- Opening Delimiter -
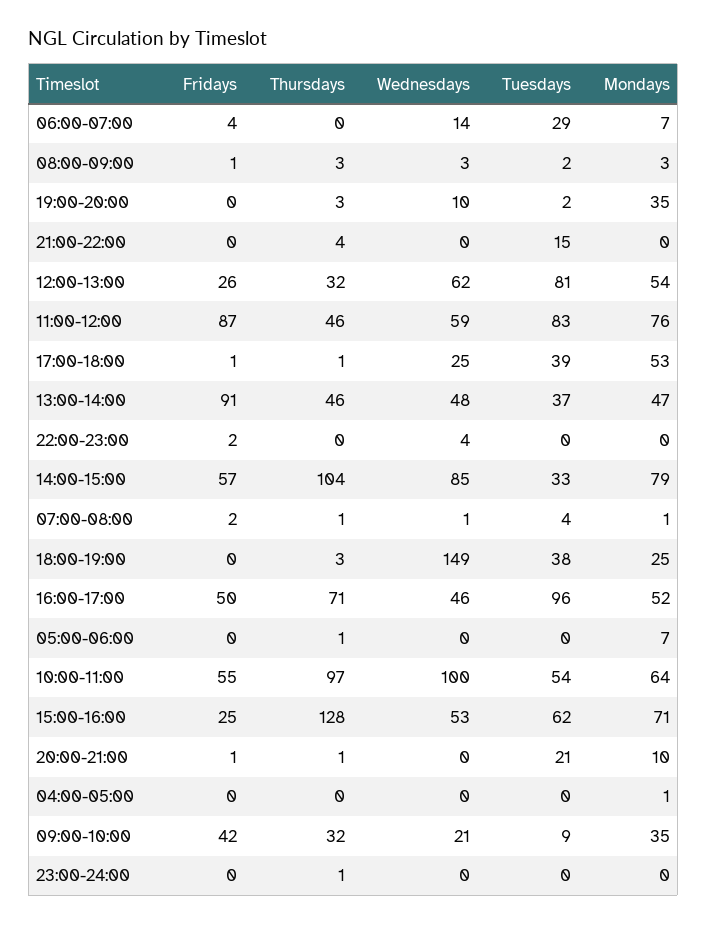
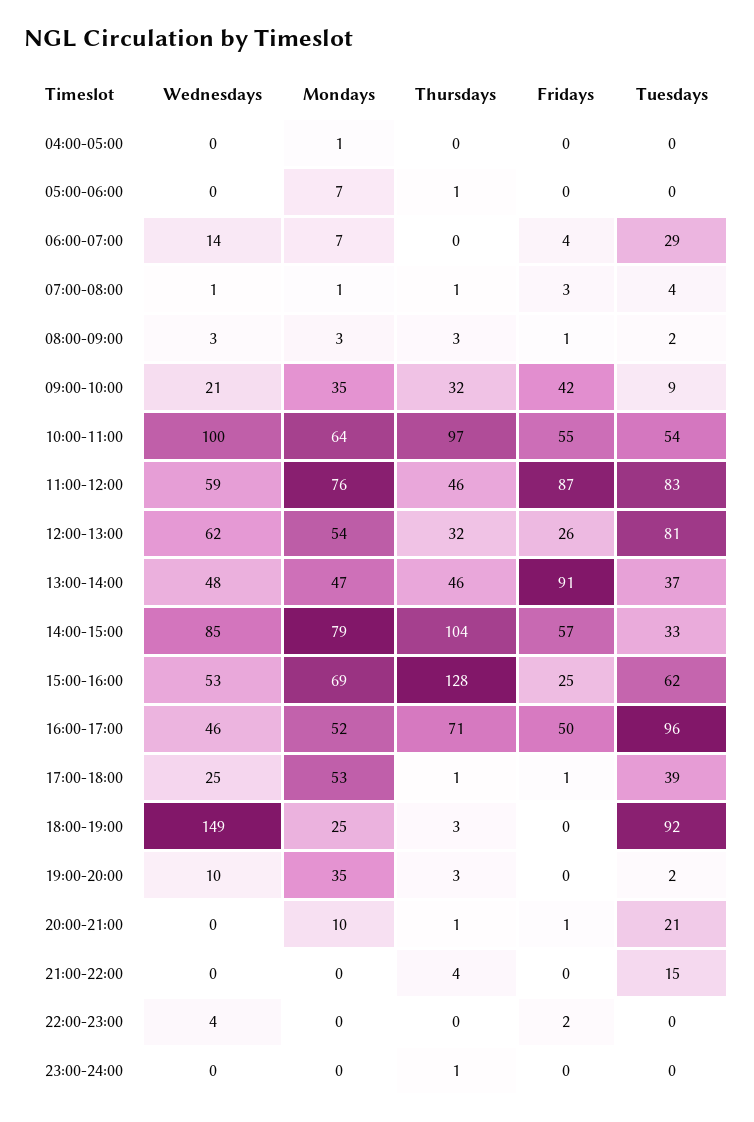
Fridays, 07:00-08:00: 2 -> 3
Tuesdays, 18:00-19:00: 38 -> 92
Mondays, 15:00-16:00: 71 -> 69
- Closing Delimiter -
- Opening Delimiter -
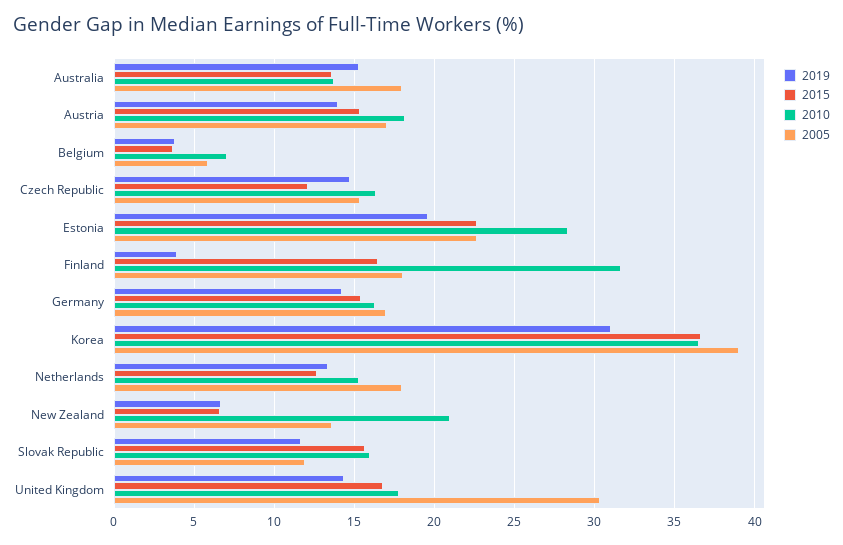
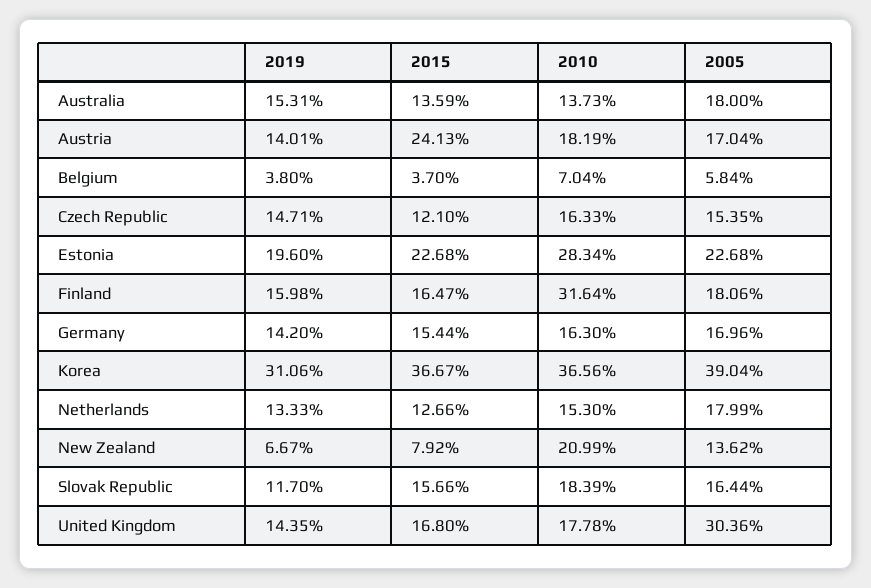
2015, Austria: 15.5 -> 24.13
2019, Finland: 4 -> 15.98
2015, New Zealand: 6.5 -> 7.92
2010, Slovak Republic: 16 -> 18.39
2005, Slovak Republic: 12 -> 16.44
- Closing Delimiter -
- Opening Delimiter -
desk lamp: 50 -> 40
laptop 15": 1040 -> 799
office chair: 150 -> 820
- Closing Delimiter -
#### [EXERCISE AIM]
Which lines of the material above hold the string "Slovak"? Pull them out.

#### [EXERCISE ANSWER]
2010, Slovak Republic: 16 -> 18.39
2005, Slovak Republic: 12 -> 16.44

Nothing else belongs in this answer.